Many succulents come from the dry areas of the tropics, substropic, such as steppes, semi-deserts and deserts. High temperatures and low precipitation force plants to collect and store water in order to survive long dry periods. Succulents also occur as epiphytes. As such, they have limited or no contact with the ground, and are dependent on their ability to store water. Succulents also occur as inhabitants of sea coasts or salt pans which are exposed to high levels of dissolved minerals.

The best known succulents are cacti (family: cactaceac). Virtually all cacti are succulent, but not all succulents are cacti. Some of other plants families and general in which succulents occur include: Agavacae: Agave, yucca, Aizoaceac: Azizoanthenum,

Galenia, sesuvium, Tetragome

Subfamily mesembryan themoiideae

Amaryllidaceae Cgeopphytes, Lactaceae, Crassulaceae, Apolynaceae, Ridiereaceae, Euphorbiaceae, Asphodelaceae and Portulucaceae.

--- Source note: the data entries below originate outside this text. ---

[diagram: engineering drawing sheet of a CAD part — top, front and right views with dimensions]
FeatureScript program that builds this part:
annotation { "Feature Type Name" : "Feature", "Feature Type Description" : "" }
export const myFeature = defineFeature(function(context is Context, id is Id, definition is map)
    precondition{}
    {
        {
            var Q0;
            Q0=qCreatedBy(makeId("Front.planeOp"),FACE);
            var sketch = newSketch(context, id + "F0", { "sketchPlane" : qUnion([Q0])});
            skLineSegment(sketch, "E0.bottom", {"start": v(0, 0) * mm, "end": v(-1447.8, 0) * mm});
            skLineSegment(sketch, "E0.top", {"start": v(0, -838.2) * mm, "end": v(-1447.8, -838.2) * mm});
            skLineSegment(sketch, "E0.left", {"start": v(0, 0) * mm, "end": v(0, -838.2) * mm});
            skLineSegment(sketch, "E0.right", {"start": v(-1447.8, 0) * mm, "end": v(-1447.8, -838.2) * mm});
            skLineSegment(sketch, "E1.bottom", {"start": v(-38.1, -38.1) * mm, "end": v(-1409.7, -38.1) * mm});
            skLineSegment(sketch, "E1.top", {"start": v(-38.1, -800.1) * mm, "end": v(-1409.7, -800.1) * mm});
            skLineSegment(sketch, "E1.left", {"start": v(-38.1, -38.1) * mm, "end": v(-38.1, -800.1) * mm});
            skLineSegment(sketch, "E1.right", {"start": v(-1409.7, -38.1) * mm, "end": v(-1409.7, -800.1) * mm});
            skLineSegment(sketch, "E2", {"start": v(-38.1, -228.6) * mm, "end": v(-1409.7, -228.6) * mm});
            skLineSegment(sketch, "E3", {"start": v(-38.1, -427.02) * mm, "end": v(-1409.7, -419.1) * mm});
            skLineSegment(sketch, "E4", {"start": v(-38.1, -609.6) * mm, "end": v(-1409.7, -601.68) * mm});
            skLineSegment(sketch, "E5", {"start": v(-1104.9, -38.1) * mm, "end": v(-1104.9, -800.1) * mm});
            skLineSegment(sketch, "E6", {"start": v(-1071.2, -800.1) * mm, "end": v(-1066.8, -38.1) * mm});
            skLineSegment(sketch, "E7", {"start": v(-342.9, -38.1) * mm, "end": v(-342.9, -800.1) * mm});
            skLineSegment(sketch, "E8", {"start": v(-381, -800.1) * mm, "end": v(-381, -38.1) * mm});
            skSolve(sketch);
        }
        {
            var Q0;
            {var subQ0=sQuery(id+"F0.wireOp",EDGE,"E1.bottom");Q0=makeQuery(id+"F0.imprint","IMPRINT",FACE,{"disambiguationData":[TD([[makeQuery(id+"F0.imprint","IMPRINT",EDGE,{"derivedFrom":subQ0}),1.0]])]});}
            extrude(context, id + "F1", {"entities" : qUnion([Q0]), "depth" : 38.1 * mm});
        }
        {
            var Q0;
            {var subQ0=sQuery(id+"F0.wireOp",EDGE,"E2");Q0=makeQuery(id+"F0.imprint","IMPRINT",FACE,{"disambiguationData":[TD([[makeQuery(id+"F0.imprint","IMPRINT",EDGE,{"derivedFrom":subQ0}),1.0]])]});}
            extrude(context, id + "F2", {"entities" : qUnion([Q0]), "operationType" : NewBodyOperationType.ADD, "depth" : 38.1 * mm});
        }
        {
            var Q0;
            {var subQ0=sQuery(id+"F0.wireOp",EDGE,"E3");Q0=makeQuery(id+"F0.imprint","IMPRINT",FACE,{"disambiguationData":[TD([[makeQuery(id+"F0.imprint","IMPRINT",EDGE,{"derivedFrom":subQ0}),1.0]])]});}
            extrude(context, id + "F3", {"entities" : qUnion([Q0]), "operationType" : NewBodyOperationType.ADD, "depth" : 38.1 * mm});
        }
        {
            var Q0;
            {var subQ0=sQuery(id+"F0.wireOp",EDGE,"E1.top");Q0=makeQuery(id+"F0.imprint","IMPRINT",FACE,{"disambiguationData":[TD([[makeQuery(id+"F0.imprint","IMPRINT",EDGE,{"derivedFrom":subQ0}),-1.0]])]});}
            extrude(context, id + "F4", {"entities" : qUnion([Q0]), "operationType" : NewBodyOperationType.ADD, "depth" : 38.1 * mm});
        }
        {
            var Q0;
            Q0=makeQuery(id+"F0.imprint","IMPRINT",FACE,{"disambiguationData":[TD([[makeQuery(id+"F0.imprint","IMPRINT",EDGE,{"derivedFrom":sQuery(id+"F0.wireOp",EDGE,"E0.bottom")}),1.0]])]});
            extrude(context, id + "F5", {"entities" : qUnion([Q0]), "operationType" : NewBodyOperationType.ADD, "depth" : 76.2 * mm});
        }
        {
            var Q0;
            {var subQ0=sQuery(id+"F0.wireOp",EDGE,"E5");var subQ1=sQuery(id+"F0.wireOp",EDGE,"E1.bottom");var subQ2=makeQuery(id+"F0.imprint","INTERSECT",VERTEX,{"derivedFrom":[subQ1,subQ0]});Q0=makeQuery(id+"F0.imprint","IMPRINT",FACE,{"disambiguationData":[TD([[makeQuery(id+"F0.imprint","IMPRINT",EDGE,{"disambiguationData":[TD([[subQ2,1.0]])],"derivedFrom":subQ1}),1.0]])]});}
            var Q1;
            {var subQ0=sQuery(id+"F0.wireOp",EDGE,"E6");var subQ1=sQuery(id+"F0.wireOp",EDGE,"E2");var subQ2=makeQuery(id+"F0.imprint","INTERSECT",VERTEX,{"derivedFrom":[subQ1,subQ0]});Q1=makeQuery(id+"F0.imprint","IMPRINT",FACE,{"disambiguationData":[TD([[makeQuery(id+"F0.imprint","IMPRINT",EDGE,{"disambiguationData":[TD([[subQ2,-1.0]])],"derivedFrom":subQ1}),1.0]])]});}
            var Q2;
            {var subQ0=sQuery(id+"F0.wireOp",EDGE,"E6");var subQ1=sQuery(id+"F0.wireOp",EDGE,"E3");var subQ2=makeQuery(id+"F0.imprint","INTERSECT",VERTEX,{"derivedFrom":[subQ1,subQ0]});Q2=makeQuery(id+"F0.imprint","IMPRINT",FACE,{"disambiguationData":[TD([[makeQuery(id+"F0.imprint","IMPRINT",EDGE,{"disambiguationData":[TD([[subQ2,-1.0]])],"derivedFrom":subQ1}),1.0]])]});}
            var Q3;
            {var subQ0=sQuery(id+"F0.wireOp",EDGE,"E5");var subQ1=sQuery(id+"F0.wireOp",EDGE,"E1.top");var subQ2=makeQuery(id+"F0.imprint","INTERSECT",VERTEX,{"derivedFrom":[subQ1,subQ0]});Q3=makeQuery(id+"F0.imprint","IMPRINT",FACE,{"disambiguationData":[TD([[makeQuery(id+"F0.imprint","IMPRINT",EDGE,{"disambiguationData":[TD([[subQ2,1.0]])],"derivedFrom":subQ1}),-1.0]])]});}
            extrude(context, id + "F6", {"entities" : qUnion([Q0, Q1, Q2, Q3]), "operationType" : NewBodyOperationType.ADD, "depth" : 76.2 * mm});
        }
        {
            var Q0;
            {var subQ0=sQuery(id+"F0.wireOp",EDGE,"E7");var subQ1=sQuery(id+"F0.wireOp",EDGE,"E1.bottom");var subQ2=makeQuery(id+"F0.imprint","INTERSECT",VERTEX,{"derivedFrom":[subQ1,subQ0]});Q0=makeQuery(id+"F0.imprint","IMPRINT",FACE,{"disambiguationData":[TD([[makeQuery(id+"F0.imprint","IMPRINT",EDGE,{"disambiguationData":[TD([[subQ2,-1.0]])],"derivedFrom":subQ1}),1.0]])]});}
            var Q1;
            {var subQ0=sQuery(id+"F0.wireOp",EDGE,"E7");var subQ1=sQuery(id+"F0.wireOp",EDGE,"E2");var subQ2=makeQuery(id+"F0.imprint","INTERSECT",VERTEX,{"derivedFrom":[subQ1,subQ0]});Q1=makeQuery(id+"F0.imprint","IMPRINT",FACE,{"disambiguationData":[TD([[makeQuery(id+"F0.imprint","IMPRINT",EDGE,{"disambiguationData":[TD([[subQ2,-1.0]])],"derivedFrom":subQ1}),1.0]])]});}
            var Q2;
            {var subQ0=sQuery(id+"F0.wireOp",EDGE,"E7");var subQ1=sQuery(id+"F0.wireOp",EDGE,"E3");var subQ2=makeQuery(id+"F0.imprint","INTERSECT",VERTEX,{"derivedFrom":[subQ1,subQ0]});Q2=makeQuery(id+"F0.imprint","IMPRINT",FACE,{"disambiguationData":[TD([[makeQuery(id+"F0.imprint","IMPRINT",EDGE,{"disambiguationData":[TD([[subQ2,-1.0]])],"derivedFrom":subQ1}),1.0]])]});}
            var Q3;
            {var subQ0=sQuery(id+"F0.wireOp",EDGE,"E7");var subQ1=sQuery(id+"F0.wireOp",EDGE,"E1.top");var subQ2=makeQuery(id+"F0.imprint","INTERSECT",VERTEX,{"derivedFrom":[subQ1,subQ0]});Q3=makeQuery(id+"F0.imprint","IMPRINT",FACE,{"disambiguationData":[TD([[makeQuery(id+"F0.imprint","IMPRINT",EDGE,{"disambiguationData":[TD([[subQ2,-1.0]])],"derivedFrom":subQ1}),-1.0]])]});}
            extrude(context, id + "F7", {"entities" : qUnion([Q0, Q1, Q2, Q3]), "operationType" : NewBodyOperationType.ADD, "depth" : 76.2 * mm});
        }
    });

There are countless varieties of drought tolerant plants to select for the garden. For some families of plant, most members are succulent, for example the cactaceae, Agavaceae, Aizoaceae and Crassulaceae,

Agavaceae, Agave and Yucca.

Many people rightly think of agave and yucca as tough plants associated with extreme climates like deserts and dunes. What they may not know is that agave (Agave Spp.) and yucca (yucca spp.) also adapt well to home and commercial landscapes where they thrive in the sometimes harsh conditions associated with urban environments.

Agave and yucca are found in natural environments that typically are dry, hot, sunny and windy with low rainfall and poor soil. In cultivation, this adaptability translates into low maintenance since typically they need little or no irrigation, fertiliser, pruning, or spraying. Furthermore, many agave and yucca withstand drought, heat, strong winds and cold weather, and have few pests and diseases. They are tolerant of poor soils and therefore rarely develop nutrient deficiencies. The wide variety of sizes, shapes and growth characteristics permits many landscape uses including groundcover, bedding plants container plants, shrubs and especially dramatic specimen plants.

Above and beyond their toughness, agave and yucca capture the imagination because of their dramatic architectural forms and unusual shapes.